Walking down the hall of my parents tiny house something seemed somewhat odd and out of place. My grandfather had just come to live with us and to this day I’m still not sure exactly why. I was not much older than four or five. As I ventured into the living room, a curios aroma sort of crept up on me. I could tell from the back of the recliner that Grampa was probably sleeping pretty hard, so naturally I thought it would be incredibly funny if I could just tickle his nose a little.
Standing in front of Grampa, I was a little confused. He was asleep alright. So heavily sleeping, in fact, that he didn’t realize that what looked like a thicker version of his morning coffee was coming up all over the front of his shirt. The thing that amazes me most as I look back at this nightmare is that I wasn’t afraid. I went to the back of the house where my mom was fixing lunch and told her, “Grampa is puking in his sleep.” It wasn’t until I saw her eyes widen with a certain panic that I realized the situation was a quite a bit more serious.
In the moments that followed, the scene that lay around me seemed exactly that: everything flowed as if we were all trapped inside some Hollywood film that abruptly reaches its highest peak of intensity. I was in a daze. I remember getting a towel for my mom, she asked me to, and I remember watching huge men in huge yellow jumpsuits carry my Grampa away for the last time. Lights lit the whole room, and I retreated to my bedroom.
For a very long part of my life, I never communicated that memory to anyone, much less what that memory meant to me. I trapped it in the very back of my mind where the danger of remembering what had happened was almost non-existent. Since then, I’ve harbored irrational fears of losing people closest to me. I would crawl into my parents bed to make sure they were still okay at night, or I would sneak a peak at my brother across the room to make sure he was still breathing.
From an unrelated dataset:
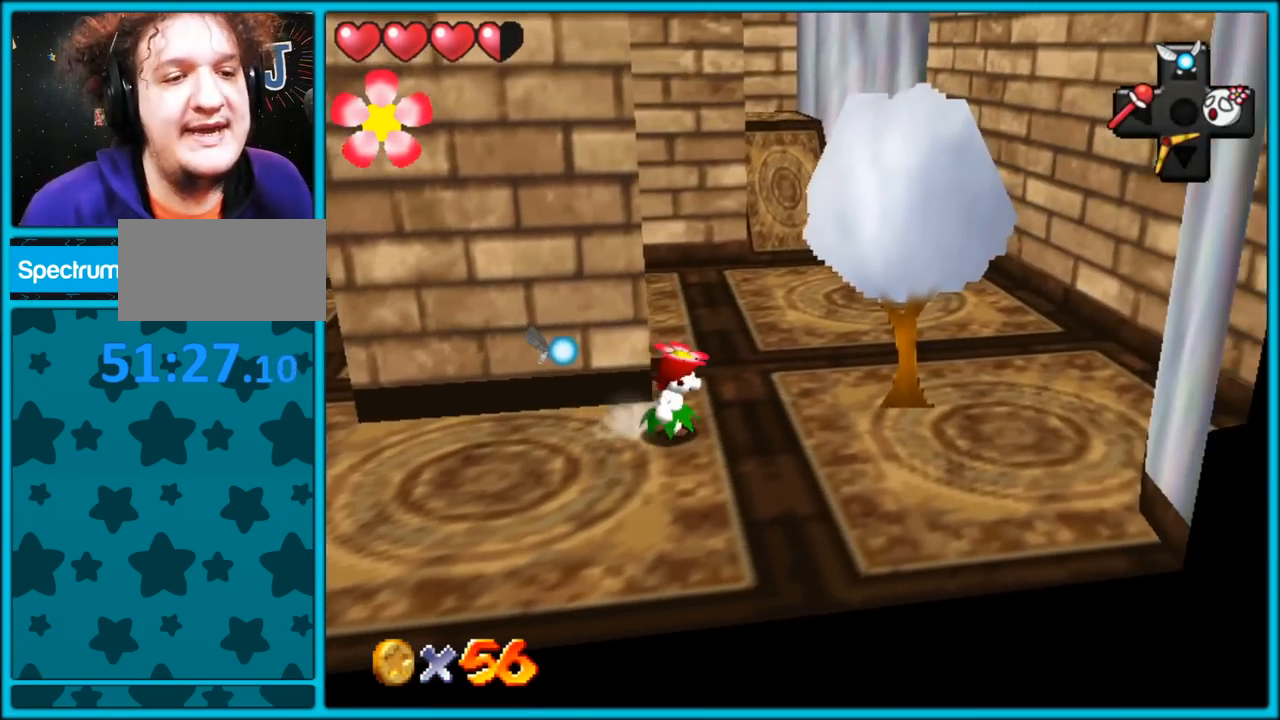
{"dt_ms": 500, "buttons": [], "left_stick": "right", "button_events": []}
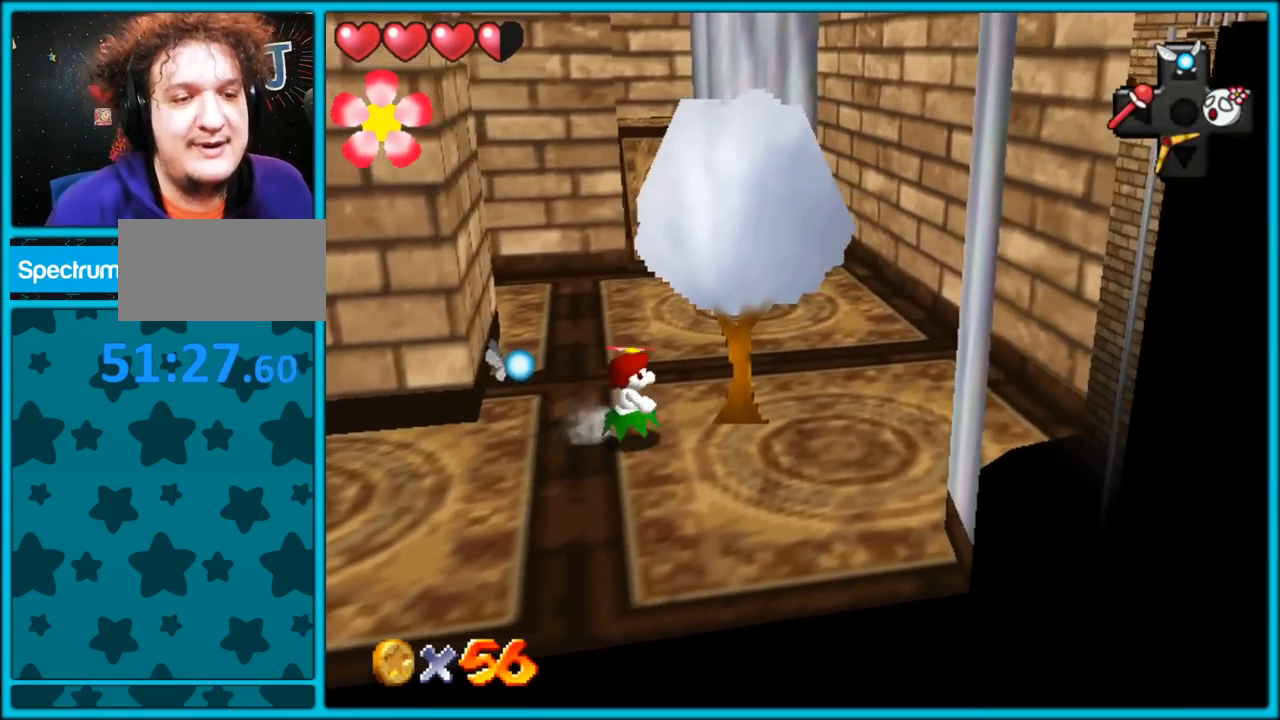
{"dt_ms": 500, "buttons": ["A"], "left_stick": "up", "button_events": [[283, "B", "down"], [383, "A", "down"], [383, "B", "up"]]}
It wasn’t until one of my closest friends lost someone close to them that I remembered and was able to talk about it. Talking about it made it better. I was finally able to somewhat purge myself of the thoughts and the fears of death that had plagued my nightmares for so long. What I learned from my Grampa and what I believe because of him is that life and death are like air. Both constantly surround everyone and there’s nothing anyone can really do about it. I realize that the most important thing I can do with my life is to make sure that the people I care most about know and always know how I feel about them.